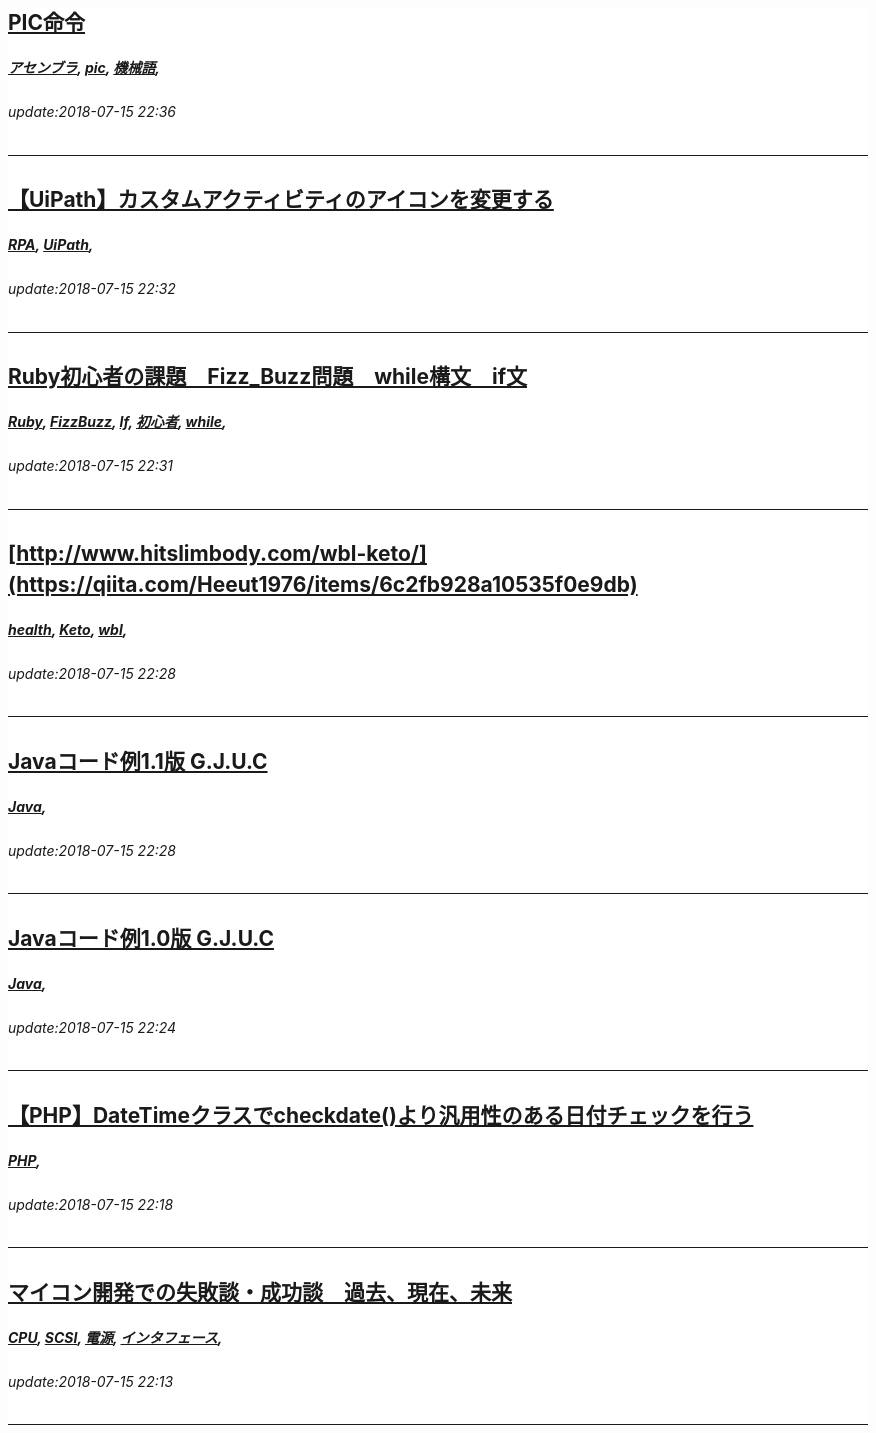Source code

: ## [PIC命令](https://qiita.com/kaizen_nagoya/items/700544d1988d80d7003f)
##### [アセンブラ](https://qiita.com/tags/アセンブラ), [pic](https://qiita.com/tags/pic), [機械語](https://qiita.com/tags/機械語), 
###### update:2018-07-15 22:36
---
## [【UiPath】カスタムアクティビティのアイコンを変更する](https://qiita.com/UmegayaRollcake/items/4fe69c00e82402cc478b)
##### [RPA](https://qiita.com/tags/RPA), [UiPath](https://qiita.com/tags/UiPath), 
###### update:2018-07-15 22:32
---
## [Ruby初心者の課題　Fizz_Buzz問題　while構文　if文](https://qiita.com/doll_rika01/items/0207e68dd24aa0866adb)
##### [Ruby](https://qiita.com/tags/Ruby), [FizzBuzz](https://qiita.com/tags/FizzBuzz), [If](https://qiita.com/tags/If), [初心者](https://qiita.com/tags/初心者), [while](https://qiita.com/tags/while), 
###### update:2018-07-15 22:31
---
## [http://www.hitslimbody.com/wbl-keto/](https://qiita.com/Heeut1976/items/6c2fb928a10535f0e9db)
##### [health](https://qiita.com/tags/health), [Keto](https://qiita.com/tags/Keto), [wbl](https://qiita.com/tags/wbl), 
###### update:2018-07-15 22:28
---
## [Javaコード例1.1版 G.J.U.C](https://qiita.com/gina/items/95bc80a9c3d0e09699c3)
##### [Java](https://qiita.com/tags/Java), 
###### update:2018-07-15 22:28
---
## [Javaコード例1.0版 G.J.U.C](https://qiita.com/gina/items/1bbdd1f5bde086b525b1)
##### [Java](https://qiita.com/tags/Java), 
###### update:2018-07-15 22:24
---
## [【PHP】DateTimeクラスでcheckdate()より汎用性のある日付チェックを行う](https://qiita.com/ma_me/items/dc2bdd37ca364498ac4e)
##### [PHP](https://qiita.com/tags/PHP), 
###### update:2018-07-15 22:18
---
## [マイコン開発での失敗談・成功談　過去、現在、未来](https://qiita.com/kaizen_nagoya/items/279fb4d2a27d2b9eee05)
##### [CPU](https://qiita.com/tags/CPU), [SCSI](https://qiita.com/tags/SCSI), [電源](https://qiita.com/tags/電源), [インタフェース](https://qiita.com/tags/インタフェース), 
###### update:2018-07-15 22:13
---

- - -

### Task brief:
Give back every record exactly. Omit the pictures.

### Your solution:
Source code

: ## [PIC命令](https://qiita.com/kaizen_nagoya/items/700544d1988d80d7003f)
##### [アセンブラ](https://qiita.com/tags/アセンブラ), [pic](https://qiita.com/tags/pic), [機械語](https://qiita.com/tags/機械語), 
###### update:2018-07-15 22:36
---
## [【UiPath】カスタムアクティビティのアイコンを変更する](https://qiita.com/UmegayaRollcake/items/4fe69c00e82402cc478b)
##### [RPA](https://qiita.com/tags/RPA), [UiPath](https://qiita.com/tags/UiPath), 
###### update:2018-07-15 22:32
---
## [Ruby初心者の課題　Fizz_Buzz問題　while構文　if文](https://qiita.com/doll_rika01/items/0207e68dd24aa0866adb)
##### [Ruby](https://qiita.com/tags/Ruby), [FizzBuzz](https://qiita.com/tags/FizzBuzz), [If](https://qiita.com/tags/If), [初心者](https://qiita.com/tags/初心者), [while](https://qiita.com/tags/while), 
###### update:2018-07-15 22:31
---
## [http://www.hitslimbody.com/wbl-keto/](https://qiita.com/Heeut1976/items/6c2fb928a10535f0e9db)
##### [health](https://qiita.com/tags/health), [Keto](https://qiita.com/tags/Keto), [wbl](https://qiita.com/tags/wbl), 
###### update:2018-07-15 22:28
---
## [Javaコード例1.1版 G.J.U.C](https://qiita.com/gina/items/95bc80a9c3d0e09699c3)
##### [Java](https://qiita.com/tags/Java), 
###### update:2018-07-15 22:28
---
## [Javaコード例1.0版 G.J.U.C](https://qiita.com/gina/items/1bbdd1f5bde086b525b1)
##### [Java](https://qiita.com/tags/Java), 
###### update:2018-07-15 22:24
---
## [【PHP】DateTimeクラスでcheckdate()より汎用性のある日付チェックを行う](https://qiita.com/ma_me/items/dc2bdd37ca364498ac4e)
##### [PHP](https://qiita.com/tags/PHP), 
###### update:2018-07-15 22:18
---
## [マイコン開発での失敗談・成功談　過去、現在、未来](https://qiita.com/kaizen_nagoya/items/279fb4d2a27d2b9eee05)
##### [CPU](https://qiita.com/tags/CPU), [SCSI](https://qiita.com/tags/SCSI), [電源](https://qiita.com/tags/電源), [インタフェース](https://qiita.com/tags/インタフェース), 
###### update:2018-07-15 22:13
---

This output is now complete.